◆ DATA RECORDS:
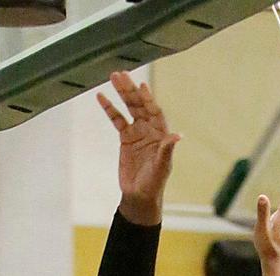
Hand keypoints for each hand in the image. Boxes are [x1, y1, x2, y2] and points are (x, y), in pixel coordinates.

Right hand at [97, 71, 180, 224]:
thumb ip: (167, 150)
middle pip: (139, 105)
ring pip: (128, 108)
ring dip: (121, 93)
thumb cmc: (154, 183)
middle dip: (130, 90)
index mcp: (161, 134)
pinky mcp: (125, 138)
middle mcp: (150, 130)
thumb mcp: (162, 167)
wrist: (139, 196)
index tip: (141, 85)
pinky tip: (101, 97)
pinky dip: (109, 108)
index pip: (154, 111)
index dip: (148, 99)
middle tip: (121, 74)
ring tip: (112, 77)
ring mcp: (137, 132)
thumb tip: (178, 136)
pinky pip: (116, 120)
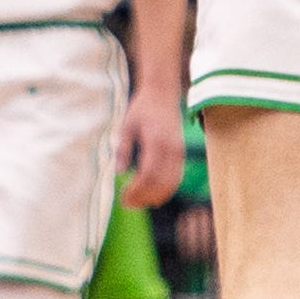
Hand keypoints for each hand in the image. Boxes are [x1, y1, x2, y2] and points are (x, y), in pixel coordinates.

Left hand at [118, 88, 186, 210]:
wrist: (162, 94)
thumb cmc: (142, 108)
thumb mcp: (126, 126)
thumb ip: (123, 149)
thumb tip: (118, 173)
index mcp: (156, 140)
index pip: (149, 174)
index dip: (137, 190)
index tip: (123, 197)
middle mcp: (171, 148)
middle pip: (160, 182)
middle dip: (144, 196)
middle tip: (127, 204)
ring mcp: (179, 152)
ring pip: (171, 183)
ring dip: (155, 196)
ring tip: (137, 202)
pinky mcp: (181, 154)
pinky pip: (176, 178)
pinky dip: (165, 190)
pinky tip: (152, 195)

---

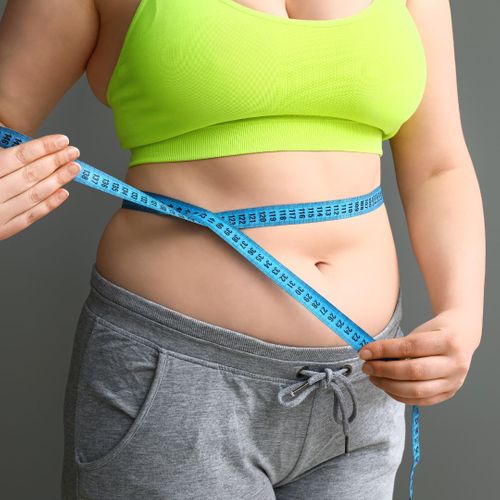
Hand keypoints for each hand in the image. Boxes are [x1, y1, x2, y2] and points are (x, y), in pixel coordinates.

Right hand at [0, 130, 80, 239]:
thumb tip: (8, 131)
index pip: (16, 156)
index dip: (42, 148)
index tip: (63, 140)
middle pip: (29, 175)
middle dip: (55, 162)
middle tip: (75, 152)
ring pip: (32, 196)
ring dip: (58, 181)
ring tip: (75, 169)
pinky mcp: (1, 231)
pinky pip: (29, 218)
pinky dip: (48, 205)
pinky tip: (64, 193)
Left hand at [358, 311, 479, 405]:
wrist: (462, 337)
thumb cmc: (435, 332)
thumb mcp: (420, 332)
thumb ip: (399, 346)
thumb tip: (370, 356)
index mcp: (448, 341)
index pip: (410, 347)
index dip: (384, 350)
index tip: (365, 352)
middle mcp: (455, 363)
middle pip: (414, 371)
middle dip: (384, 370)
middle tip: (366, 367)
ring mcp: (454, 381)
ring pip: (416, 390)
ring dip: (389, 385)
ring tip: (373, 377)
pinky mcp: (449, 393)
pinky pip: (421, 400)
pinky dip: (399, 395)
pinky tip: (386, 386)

◆ REQUIRED ACTION: Output exactly the lines of the material above from the one containing "middle pip: (414, 371)" up to and including the one containing "pinky tip: (386, 386)".

◆ SOLUTION:
middle pip: (414, 371)
middle dip: (384, 370)
middle tip: (366, 367)
ring mcp: (454, 381)
ring pip: (416, 390)
ring dip: (389, 385)
ring tip: (373, 377)
pinky mcp: (449, 393)
pinky pip: (421, 400)
pinky dip: (399, 395)
pinky tip: (386, 386)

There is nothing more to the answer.